TRISTEZA

Emoção e revolta marcam enterro de adolescente de 16 anos morta a tiros no Icaivera

Família refuta a alegação dos suspeitos de que a vítima tinha envolvimento com o tráfico e afirma que a motivação do crime é passional

Por Márcio Antunes e Sara Lira

Publicado em 25 de março de 2026 | 15:21

 
 
Familiares vestiam camisas pedindo por justiça Familiares vestiam camisas pedindo por justiça Foto: Nelson Batista

"Tiraram da gente o direito de acompanhar a vida dela e até de velar o corpo dela". A frase, repleta de dor e revolta, é da tia da adolescente Gabrielly Marques de Oliveira Belo, de 16 anos, morta a tiros há uma semana, no bairro Icaivera, em Betim. O corpo da menina foi enterrado na tarde desta quarta-feira (25/3), no Cemitério Municipal Recanto do Paraíso, em Esmeraldas, cidade onde a família morava. Gabrielly morreu após ser alvejada com ao menos seis tiros no peito, por dois jovens, de 18 e 19 anos, que confessaram o crime na noite de domingo (22/3) e levaram a polícia até o local onde o corpo foi deixado. 

A família contesta a versão apresentada pela dupla, de que a adolescente tinha envolvimento com o tráfico de drogas, e clama para que o crime não fique impune. "Isso é mentira. Ela era uma menina de 16 anos com mentalidade de 12. A motivação desse crime é passional. Ela teve um breve relacionamento com um deles. Tivemos acesso ao telefone dela agora e a todas as conversas. Desde janeiro, eles vinham conversando, e ele vinha fazendo ameaças", contou a tia de Gabrielly, Nayane de Oliveira Souza, durante o velório do corpo da garota. "Parem de ficar julgando através do que o povo pensa. Claro que os suspeitos vão falar que ela arrumou uma emboscada, mas o que temos aqui mostra exatamente o contrário", completou.

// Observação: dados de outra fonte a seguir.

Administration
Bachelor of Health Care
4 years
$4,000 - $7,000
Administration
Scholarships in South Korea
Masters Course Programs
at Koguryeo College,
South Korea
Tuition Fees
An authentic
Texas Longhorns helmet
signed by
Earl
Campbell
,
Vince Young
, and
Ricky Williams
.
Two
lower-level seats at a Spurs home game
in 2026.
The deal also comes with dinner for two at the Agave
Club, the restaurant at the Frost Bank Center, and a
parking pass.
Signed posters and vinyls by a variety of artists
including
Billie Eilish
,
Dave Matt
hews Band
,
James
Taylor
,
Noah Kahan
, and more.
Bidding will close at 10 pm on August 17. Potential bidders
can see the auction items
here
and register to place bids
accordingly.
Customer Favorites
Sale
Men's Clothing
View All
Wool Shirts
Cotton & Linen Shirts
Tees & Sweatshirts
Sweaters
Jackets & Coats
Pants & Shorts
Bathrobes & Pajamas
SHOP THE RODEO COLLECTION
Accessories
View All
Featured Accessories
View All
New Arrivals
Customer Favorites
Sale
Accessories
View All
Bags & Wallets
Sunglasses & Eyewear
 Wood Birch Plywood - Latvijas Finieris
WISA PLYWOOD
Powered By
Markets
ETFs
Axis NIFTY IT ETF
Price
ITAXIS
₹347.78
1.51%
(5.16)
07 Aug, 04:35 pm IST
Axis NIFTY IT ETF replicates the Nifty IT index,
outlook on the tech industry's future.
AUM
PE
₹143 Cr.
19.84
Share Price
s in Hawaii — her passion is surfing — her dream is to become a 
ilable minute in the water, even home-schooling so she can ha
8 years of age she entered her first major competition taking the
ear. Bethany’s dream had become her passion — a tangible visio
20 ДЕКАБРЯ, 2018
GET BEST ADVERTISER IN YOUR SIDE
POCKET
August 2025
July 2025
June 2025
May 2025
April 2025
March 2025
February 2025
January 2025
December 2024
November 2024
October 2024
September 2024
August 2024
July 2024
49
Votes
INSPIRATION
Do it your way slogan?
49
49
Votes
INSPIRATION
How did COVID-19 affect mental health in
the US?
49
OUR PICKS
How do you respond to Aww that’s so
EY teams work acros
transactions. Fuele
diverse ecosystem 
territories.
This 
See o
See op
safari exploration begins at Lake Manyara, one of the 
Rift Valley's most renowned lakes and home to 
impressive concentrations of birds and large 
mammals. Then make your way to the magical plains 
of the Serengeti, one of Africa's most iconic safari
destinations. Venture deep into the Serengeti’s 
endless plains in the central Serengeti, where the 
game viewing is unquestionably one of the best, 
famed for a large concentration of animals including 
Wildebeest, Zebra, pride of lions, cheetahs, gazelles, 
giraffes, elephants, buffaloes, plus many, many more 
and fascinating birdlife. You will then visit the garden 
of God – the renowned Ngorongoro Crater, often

Segundo Nayane, na semana passada, o suspeito de 18 anos convidou Gabrielly para sair, e a adolescente expôs parte da conversa em uma rede social, o que teria provocado a ira do jovem. "Ele pediu para ela remover a postagem, mas ela não removeu. Foi o que levou ele a fazer o que já estava tramando desde janeiro", afirmou. Ela acredita que mais pessoas estejam envolvidas com o crime.

Comoção

Vestidos com camisas que diziam "Justiça pela Gabi" e segurando balões brancos, amigos e familiares clamavam para que o crime não fique impune. "Ela era um amor de pessoa, muito inocente. Se via alguém passando mal, corria para ajudar. Não sei por que fizeram isso com ela. Não tem explicação", comentou a amiga de Gabrielly, Noemi Vitória, de 17 anos. Segundo ela, a adolescente estudava e sonhava se tornar advogada criminalista. 

Relembre

O corpo de Gabrielly foi encontrado na noite de domingo, após dois jovens, de 18 e 19 anos, confessarem o crime para a polícia. Eles levaram os militares até o local onde o cadáver foi encontrado, uma área de mata de difícil acesso no bairro Icaivera. Ela estava desaparecida desde o dia 18 de março.

Conforme relatado pelos suspeitos, o mais novo, com quem ela tinha um envolvimento, tentou dar uma facada na vítima, porém a faca não perfurou o corpo. Na sequência, o rapaz de 19 anos teria efetuado os disparos que culminaram na morte da adolescente.